# EXERCISE
Reproduce every line of the listing below word for word, but leave out the pictures.

-- START DATA TO PROCESS --

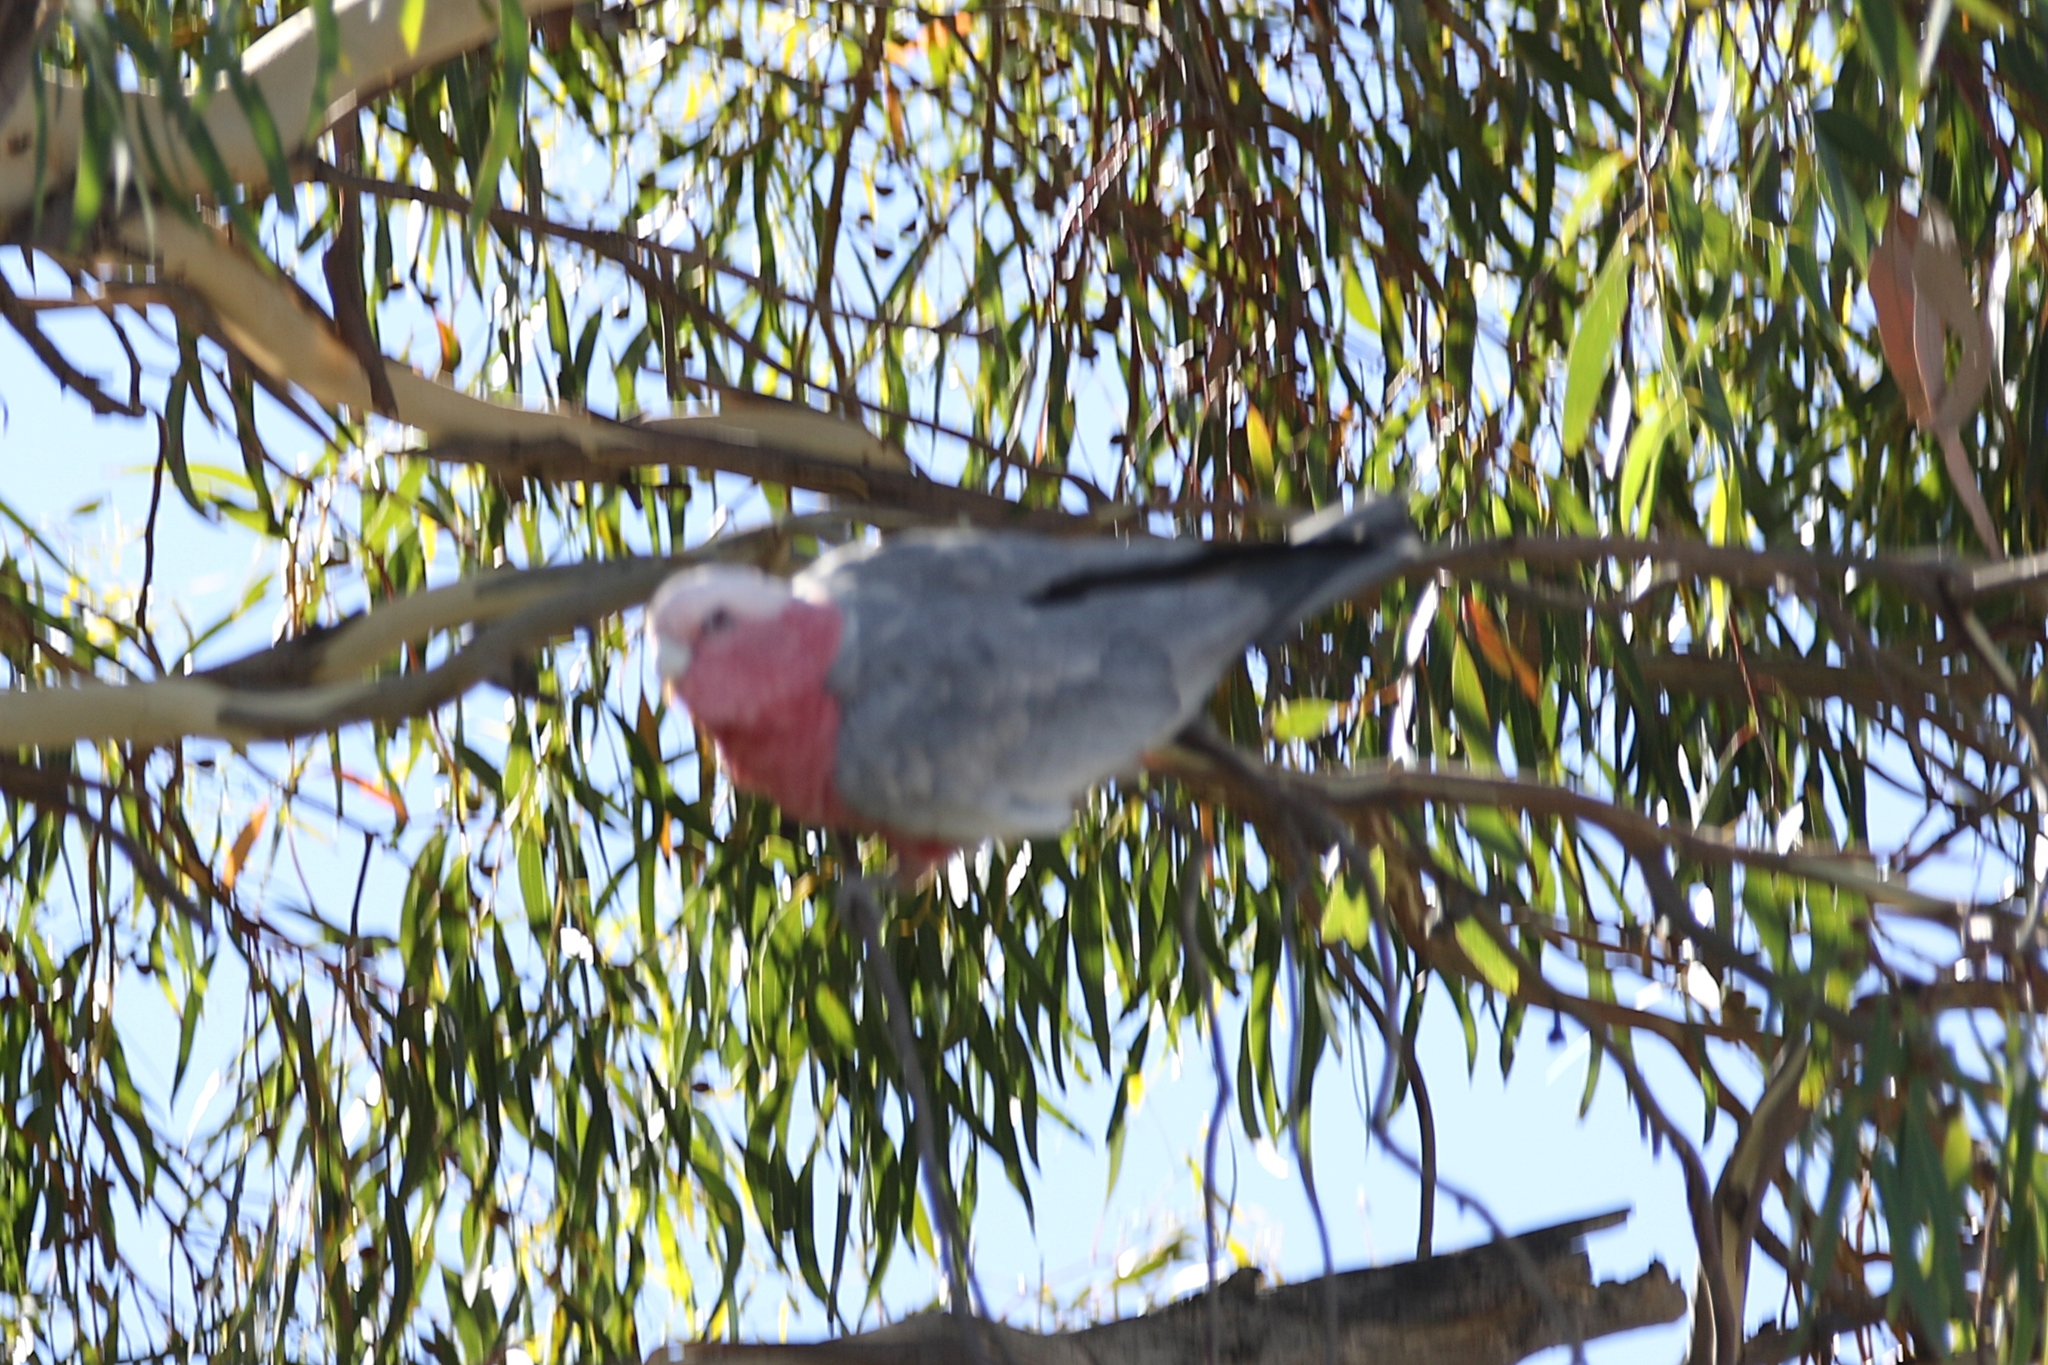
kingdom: Animalia
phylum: Chordata
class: Aves
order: Psittaciformes
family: Psittacidae
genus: Eolophus
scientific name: Eolophus roseicapilla
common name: Galah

-- END DATA TO PROCESS --

# CORRECT OUTPUT
kingdom: Animalia
phylum: Chordata
class: Aves
order: Psittaciformes
family: Psittacidae
genus: Eolophus
scientific name: Eolophus roseicapilla
common name: Galah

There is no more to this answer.